Abu Hakim disebut oleh Adz Dzahabi sebagai Al Qudwah (panutan umat) dan Al 'Allamah (berilmu luas).
Nama lengkapnya Ibrahim bin Dinar an Nahrawani. Seorang ulama ahli fikih bermadzhab Hanbali dari kota Baghdad.
Secara spesifik, Abu Hakim dikenal sebagai ahli hukum di bidang ilmu waris. Sebuah cabang ilmu yang semakin hari semakin menghilang.
Di dekat gerbang kota Baghdad, tepatnya pintu Al Azujj, Abu Hakim mendirikan sebuah madrasah fikih. Umurnya dihabiskan mengabdi untuk pembelajaran umat di sana sampai wafatnya.
Kesederhanaan adalah cermin hidupnya. Walau demikian, Abu Hakim pantang berharap pada orang. Beliau tak mau hidup dengan diberi atau dibagi. Bagi beliau, kehormatan diri adalah identitas.
Oleh sebab itu, untuk mencukupi kehidupannya, Abu Hakim bekerja sebagai penjahit baju. Tarif tinggi tidak dipatok. Harga tidak di atas rata-rata. Bahkan, upah jahit satu stel pakaian, Abu Hakim hanya mengambil 2 keping uang saja. Sangat murah!
Abu Hakim sering dijadikan lambang kesabaran dan keluasan hati. Tidak pernah diketahui marah. Tidak pernah terlihat emosi.
Sejumlah orang pernah secara sengaja dan terencana membikin beliau marah. Apa hasilnya? Nihil. Nol. Tidak berhasil. Abu Hakim tetap tidak marah.
Selain mengelola madrasah, Abu Hakim juga membuka semacam panti khusus orang-orang jompo dan orang-orang yang sakit-sakitan.
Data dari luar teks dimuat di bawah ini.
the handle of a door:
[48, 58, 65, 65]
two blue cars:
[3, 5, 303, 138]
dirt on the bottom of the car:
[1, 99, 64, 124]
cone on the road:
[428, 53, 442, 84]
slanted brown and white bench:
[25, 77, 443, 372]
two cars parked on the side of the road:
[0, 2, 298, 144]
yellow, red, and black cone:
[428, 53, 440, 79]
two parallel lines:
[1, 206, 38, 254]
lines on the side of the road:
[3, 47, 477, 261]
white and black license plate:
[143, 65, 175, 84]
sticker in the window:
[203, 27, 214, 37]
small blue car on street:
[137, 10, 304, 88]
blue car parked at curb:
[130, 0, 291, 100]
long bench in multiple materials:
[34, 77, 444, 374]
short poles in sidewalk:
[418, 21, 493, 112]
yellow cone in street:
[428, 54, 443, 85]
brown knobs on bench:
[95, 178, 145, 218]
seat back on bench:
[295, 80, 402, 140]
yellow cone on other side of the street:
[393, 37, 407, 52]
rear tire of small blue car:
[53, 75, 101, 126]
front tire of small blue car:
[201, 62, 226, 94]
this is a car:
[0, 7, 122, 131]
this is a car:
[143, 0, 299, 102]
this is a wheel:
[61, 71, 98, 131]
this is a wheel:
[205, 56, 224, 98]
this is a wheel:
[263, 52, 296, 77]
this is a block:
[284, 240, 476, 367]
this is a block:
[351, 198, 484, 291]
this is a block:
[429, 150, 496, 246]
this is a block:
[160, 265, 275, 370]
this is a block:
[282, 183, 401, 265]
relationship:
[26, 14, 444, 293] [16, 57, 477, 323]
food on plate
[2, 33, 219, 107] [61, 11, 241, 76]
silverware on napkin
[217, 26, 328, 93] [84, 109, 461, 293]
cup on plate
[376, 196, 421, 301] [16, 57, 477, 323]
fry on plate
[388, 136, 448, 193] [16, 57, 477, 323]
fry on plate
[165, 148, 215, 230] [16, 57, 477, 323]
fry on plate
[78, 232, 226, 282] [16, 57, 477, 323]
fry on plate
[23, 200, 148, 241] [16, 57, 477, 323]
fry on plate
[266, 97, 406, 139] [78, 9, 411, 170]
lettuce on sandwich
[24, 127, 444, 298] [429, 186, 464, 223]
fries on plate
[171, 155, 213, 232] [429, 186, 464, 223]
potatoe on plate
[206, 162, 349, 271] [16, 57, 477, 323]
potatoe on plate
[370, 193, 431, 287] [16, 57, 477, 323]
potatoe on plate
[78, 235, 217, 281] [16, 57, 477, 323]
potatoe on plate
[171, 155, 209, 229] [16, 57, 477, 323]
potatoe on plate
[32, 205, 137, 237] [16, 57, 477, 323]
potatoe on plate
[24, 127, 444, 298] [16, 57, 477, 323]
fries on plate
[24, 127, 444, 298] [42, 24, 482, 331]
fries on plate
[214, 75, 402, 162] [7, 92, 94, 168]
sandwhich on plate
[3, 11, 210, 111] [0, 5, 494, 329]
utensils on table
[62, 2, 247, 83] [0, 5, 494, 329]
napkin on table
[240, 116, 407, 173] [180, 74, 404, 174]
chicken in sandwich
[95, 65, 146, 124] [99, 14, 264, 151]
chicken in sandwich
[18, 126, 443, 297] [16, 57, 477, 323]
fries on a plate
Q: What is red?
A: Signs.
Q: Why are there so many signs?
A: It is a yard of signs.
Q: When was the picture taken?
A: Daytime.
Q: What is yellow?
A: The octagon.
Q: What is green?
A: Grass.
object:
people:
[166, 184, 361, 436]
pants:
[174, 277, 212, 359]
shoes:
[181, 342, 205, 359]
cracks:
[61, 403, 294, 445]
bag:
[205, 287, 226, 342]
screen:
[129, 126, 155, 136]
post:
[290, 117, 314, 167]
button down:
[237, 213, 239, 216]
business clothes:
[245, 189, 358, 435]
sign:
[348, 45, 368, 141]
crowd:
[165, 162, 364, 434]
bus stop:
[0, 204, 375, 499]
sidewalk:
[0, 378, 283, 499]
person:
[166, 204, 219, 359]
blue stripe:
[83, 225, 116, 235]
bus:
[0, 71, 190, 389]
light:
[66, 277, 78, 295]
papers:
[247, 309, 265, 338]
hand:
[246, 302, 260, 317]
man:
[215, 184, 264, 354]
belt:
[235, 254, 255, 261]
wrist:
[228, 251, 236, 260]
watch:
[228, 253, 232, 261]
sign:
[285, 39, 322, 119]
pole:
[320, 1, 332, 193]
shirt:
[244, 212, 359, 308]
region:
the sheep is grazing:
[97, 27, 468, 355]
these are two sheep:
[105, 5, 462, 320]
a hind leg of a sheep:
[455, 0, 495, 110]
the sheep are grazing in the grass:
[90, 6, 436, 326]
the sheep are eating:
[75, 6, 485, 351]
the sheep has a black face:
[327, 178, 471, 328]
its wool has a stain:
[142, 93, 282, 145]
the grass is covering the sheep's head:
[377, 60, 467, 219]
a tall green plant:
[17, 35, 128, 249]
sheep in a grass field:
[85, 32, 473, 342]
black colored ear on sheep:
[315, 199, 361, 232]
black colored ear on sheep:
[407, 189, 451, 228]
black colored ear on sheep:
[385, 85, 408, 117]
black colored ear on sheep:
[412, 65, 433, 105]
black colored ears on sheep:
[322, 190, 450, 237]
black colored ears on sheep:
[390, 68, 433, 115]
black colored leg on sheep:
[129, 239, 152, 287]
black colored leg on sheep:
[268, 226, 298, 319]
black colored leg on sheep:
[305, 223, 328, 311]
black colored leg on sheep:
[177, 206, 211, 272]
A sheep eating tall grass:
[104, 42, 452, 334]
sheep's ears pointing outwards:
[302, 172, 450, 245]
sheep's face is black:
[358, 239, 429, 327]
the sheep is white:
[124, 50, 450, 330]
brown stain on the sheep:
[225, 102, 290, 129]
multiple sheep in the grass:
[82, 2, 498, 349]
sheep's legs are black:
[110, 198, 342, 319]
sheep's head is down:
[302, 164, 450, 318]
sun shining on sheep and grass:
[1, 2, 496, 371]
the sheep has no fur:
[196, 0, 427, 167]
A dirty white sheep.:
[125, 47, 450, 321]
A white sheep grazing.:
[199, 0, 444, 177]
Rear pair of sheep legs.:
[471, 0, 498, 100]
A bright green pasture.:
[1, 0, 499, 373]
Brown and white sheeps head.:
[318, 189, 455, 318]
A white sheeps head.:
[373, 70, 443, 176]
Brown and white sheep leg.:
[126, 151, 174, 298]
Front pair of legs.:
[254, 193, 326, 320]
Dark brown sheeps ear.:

Merawat dan mendampingi mereka, Abu Hakim selalu bermanis senyum dan berwajah ceria.
Setelah hidup selama 75 tahun, Abu Hakim meninggal dunia pada tahun 556 H.
Ibnul Jauzi, murid kepercayaan beliau, memuji : "Abu Hakim adalah sosok yang zuhud, giat beribadah, senang berpuasa, dan sering dijadikan contoh dalam hal kesabaran dan kerendahan hati"
Beberapa pelajaran hidup dari biografi Abu Hakim :
1. Teladan indah akan kezuhudan! Biografinya yang ringkas adalah bukti beliau tidak senang popularitas. Amal bakti beliau riil dan nyata, namun tidak dijadikannya untuk menaikkan elektabilitas. Bukan untuk dikenal atau terkenal yang beliau inginkan. Bukan untuk disebut-sebut atau dikenang-kenangkan dalam buku-buku sejarah. Bukan untuk itu!!
2. Kehormatan diri adalah identitas yang harus dijaga. Jatidiri seorang muslim adalah kemandirian dan berdikari. Ia tak mau dilabeli sebagai beban orang lain. Ia tak ingin bertengadah tangan meminta kepada makhluk. Lebih baik tak punya apa-apa daripada menjadi budak manusia.
3. Orang berilmu tidak diukur dengan seberapa banyak ilmu yang dipunya. Keilmuan seseorang ditakar dengan seberapa banyak amal bakti yang ia lakukan. Seberapa aktif ia bermanfaat untuk umat, itulah patokannya! Sebab, sebaik-baik manusia adalah yang paling banyak manfaatnya!
Semoga Allah senantiasa melimpahkan istiqamah untuk kita.